With Open Heart and Open Arms
June 2–30, 2021
Center for Community Engagement, Fireplace Room
From April through October 1980, approximately 125,000 refugees fled their homes in Cuba and traveled by American ships and boats to Key West in the United States. Among those who left from the Cuban port of Mariel (and thus have become known as Marielitos) were a sizable number of LGBTQ+ Cubans. These new residents of the United States were assisted in their resettlement by dedicated members of the LGBTQ+ community, including many from Pennsylvania who assisted at the resettlement camp in Fort Indiantown Gap in Lebanon County, Pennsylvania, or helped those who settled in Pennsylvania.

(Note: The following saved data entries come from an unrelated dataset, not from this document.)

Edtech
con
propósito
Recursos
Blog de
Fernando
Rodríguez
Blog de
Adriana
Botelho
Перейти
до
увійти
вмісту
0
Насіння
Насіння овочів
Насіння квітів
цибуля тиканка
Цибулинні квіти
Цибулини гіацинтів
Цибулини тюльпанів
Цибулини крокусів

This traveling exhibit explores the circumstances surrounding the exodus and resettlement, focusing on the personal stories of LGBTQ+ Cuban refugees who have since made their lives in this country. The exhibit commemorates the 40th anniversary of this event through photographs, documents, videos and narrative text (in both Spanish and English). The exhibit also includes video clips from interviews with several of the LGBTQ+ Marielitos, and several members of the LGBTQ+ community in Pennsylvania who assisted in their resettlement.

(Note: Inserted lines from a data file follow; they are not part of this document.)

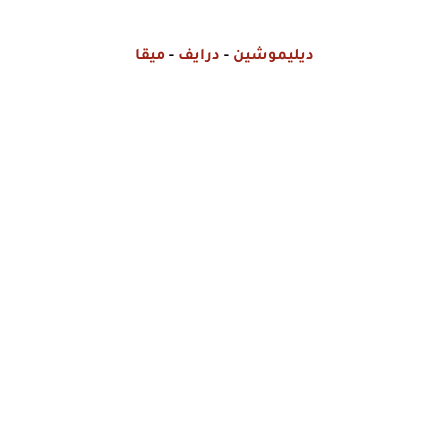
ديليموشين
-
درايف
-
ميقا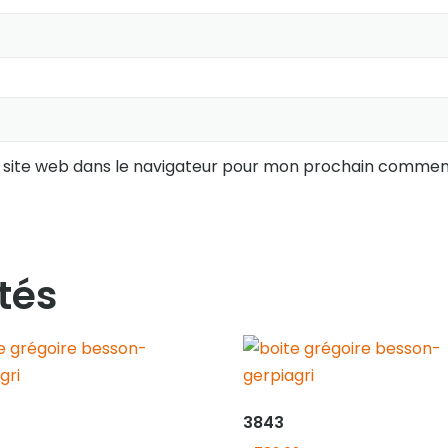
 site web dans le navigateur pour mon prochain comment
tés
3843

The exhibit begins with a description of gay life in pre-Castro Cuba, and discusses homophobia and repression under the regime of Fidel Castro including the rounding up of gay men and others and sending them to forced labor camps. The exhibit recounts how gay and lesbian activists in the U. S. began demonstrating in the 1960’s and 70’s against Cuba’s treatment of its LGBTQ+ population. The exhibit describes the sudden change in policy in April of 1980, allowing emigration of Cubans to the U.S. in what became known as the Mariel Boatlift. The exhibit follows the process of resettlement through a few camps around the country, including Fort Indiantown Gap, by federal agencies and volunteer organizations. The Universal Fellowship of Metropolitan Community Churches led the efforts to assist LGBTQ+ Cuban refugees, helping resettle about 10,000. The exhibit also reviews the press coverage given at the time, especially to LGBTQ+ Cuban refugees, the life and challenges LGBTQ+ Marielitos faced as new residents of Pennsylvania, and the impact of the HIV/AIDS epidemic on the Marielitos and on those remaining in Cuba. The exhibit ends with a discussion of LGBTQ+ rights in Cuba today.

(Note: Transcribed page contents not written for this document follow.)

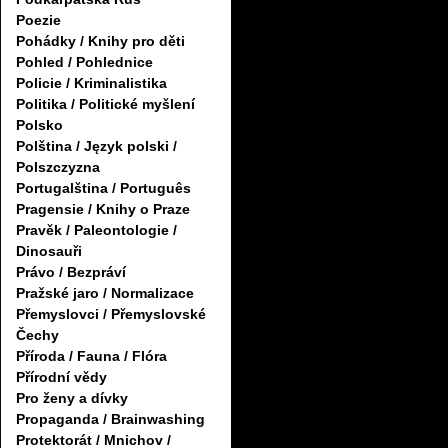
Poezie
Pohádky / Knihy pro děti
Pohled / Pohlednice
Policie / Kriminalistika
Politika / Politické myšlení
Polsko
Polština / Język polski /
Polszczyzna
Portugalština / Português
Pragensie / Knihy o Praze
Pravěk / Paleontologie /
Dinosauři
Právo / Bezpráví
Pražské jaro / Normalizace
Přemyslovci / Přemyslovské
Čechy
Příroda / Fauna / Flóra
Přírodní vědy
Pro ženy a dívky
Propaganda / Brainwashing
Protektorát / Mnichov /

The exhibit is curated by John Anderies, Director of the John J. Wilcox, Jr. Archives, William Way LGBT Community Center, Philadelphia, and is produced and managed by the LGBT Center of Central PA History Project for the PA LGBT History Network. It is supported by funding from the Dr. Magnus Hirschfeld Fund of Philadelphia, the Schlegel-Deibler Charitable Foundation, the LGBT Center of Central PA History Project and the William Way LGBT Community Center.